Mais le parc d'Ueno est également réputé parce qu'il accueille une partie de la population des sans-abri de Tokyo. La société japonaise est, paraît-il, très critique envers ces homuresu, marginalisés et concentrés dans certains quartiers comme Ueno koen ou Asakusa. Ils étaient presque tous regroupés et attendaient, assis sur un morceau de journal ou de carton, une distribution de nourriture. Symbolisés par le bleu de leurs tentes, ils n'ont visiblement pas droit à l'espoir, que représente pour nous cette couleur ; leur sort au Japon est de plus en plus précaire, notamment à cause de l'augmentation des travailleurs sans toit. J'ai discuté longuement avec l'un d'entre eux devant la statue du prince Komatsu. Il était venu me parler tout d'abord du manque d'échanges entre les gens. Mais son animosité s'est enfuie, lorsque je lui ai répondu en japonais. Il m'a alors parlé du parc, de la pagode à cinq étages et surtout de ce manque de communication dont il souffrait visiblement beaucoup. Il parlait très bien anglais, ce qui dénote ici une certaine éducation et formation; j'ignore comment il en était arrivé là. La confrontation entre le quotidien de ces sans-abri et la beauté hiératique du parc me jette de plain-pied dans notre monde et sa réalité économique.

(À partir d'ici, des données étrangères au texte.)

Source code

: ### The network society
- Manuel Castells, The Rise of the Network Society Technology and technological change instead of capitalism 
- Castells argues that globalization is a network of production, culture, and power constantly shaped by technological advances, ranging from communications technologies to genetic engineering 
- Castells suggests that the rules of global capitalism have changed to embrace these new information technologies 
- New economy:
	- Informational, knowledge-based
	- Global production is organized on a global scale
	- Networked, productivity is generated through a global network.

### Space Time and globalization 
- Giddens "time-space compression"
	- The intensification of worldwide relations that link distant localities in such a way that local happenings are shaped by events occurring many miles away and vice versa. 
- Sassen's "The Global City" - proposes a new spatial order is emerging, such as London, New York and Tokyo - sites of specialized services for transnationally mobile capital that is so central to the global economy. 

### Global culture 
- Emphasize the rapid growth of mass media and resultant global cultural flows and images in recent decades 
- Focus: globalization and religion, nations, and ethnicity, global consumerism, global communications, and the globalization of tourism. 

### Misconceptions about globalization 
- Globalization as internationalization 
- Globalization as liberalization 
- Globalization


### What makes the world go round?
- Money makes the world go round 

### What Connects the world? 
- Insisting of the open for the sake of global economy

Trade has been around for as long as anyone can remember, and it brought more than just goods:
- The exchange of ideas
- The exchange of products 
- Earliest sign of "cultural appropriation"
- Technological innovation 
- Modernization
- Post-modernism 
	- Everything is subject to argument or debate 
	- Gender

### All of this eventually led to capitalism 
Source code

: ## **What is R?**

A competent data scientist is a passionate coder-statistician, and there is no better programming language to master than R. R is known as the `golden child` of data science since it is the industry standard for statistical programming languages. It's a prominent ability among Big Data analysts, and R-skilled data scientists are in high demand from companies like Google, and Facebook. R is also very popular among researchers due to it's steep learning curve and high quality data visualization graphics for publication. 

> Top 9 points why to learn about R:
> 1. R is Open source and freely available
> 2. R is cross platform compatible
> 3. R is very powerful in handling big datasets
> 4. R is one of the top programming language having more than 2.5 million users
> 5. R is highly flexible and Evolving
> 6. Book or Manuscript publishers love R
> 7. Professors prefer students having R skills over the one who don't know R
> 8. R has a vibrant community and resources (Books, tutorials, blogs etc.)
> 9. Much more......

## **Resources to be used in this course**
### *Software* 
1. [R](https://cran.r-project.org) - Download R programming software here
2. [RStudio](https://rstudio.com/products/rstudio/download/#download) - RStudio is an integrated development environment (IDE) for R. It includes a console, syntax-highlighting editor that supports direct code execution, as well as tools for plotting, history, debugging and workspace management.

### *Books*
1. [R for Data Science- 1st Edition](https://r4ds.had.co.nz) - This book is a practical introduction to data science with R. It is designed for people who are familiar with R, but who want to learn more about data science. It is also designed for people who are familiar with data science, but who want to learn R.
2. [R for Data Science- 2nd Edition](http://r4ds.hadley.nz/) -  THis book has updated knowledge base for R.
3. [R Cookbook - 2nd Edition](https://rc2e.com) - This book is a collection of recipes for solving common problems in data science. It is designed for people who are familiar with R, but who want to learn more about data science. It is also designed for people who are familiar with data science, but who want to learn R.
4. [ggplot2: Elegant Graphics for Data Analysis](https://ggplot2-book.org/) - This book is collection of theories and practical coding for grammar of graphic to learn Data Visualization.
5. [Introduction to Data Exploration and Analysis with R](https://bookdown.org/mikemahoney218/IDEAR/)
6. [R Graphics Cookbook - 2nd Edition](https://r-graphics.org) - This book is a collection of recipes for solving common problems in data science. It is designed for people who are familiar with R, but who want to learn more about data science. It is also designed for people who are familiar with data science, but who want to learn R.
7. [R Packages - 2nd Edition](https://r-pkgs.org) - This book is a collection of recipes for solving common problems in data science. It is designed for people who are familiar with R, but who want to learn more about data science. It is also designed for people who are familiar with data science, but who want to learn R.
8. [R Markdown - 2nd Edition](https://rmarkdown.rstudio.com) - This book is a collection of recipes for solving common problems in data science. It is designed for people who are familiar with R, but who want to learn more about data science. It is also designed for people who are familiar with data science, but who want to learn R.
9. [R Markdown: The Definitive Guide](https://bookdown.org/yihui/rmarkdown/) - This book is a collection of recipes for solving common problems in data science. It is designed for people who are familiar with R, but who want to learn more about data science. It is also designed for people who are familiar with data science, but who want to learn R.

Ameya-Yokochô est un marché se tenant dans un dédale de rues à quelques mètres de l'entrée du parc d'Ueno. Haut lieu célèbre du marché noir et des transactions douteuses après la Seconde Guerre mondiale, Ameya-Yokochô demeure encore aujourd'hui un quartier commerçant animé. Je doute que le marché noir y ait été définitivement éradiqué. Les magasins semblent s'être spécialisés, pour une grande partie, dans les marques tapageuses. Il y a également un grand nombre de boutiques de restauration rapide proposant de multiples beignets, soupes, pâtes, galettes et autres mets huileux raffinés dont les lycéens raffolent à la sortie des classes. Les étalages achalandés attirent une foule empressée de jeunes et moins jeunes venus se fournir dans ce marché. Les marchands de fruits et légumes et les marchands de poissons, algues et friture ajoutent une touche olfactive et sonore à ce tableau. Les pratiques mercantiles japonaises sont des plus exubérantes et dans Ameyoko elles doivent pouvoir rivaliser avec le bruit du train dont la voie domine une partie du marché. La vente au Japon est en effet avant tout une affaire de décibels. C'est à celui qui criera le plus fort et avec un débit des plus rapides. Dans Ameyoko cela semble relever d'une pratique ancestrale commune à tous les petits vendeurs de marché.
La boucle est bouclée. Je repars demain, encore émerveillée par mon voyage et ce que j'ai découvert. Je comprends mieux maintenant ce qu'ont pu ressentir des voyageurs comme François Caron ou Engelbert Kaempfer.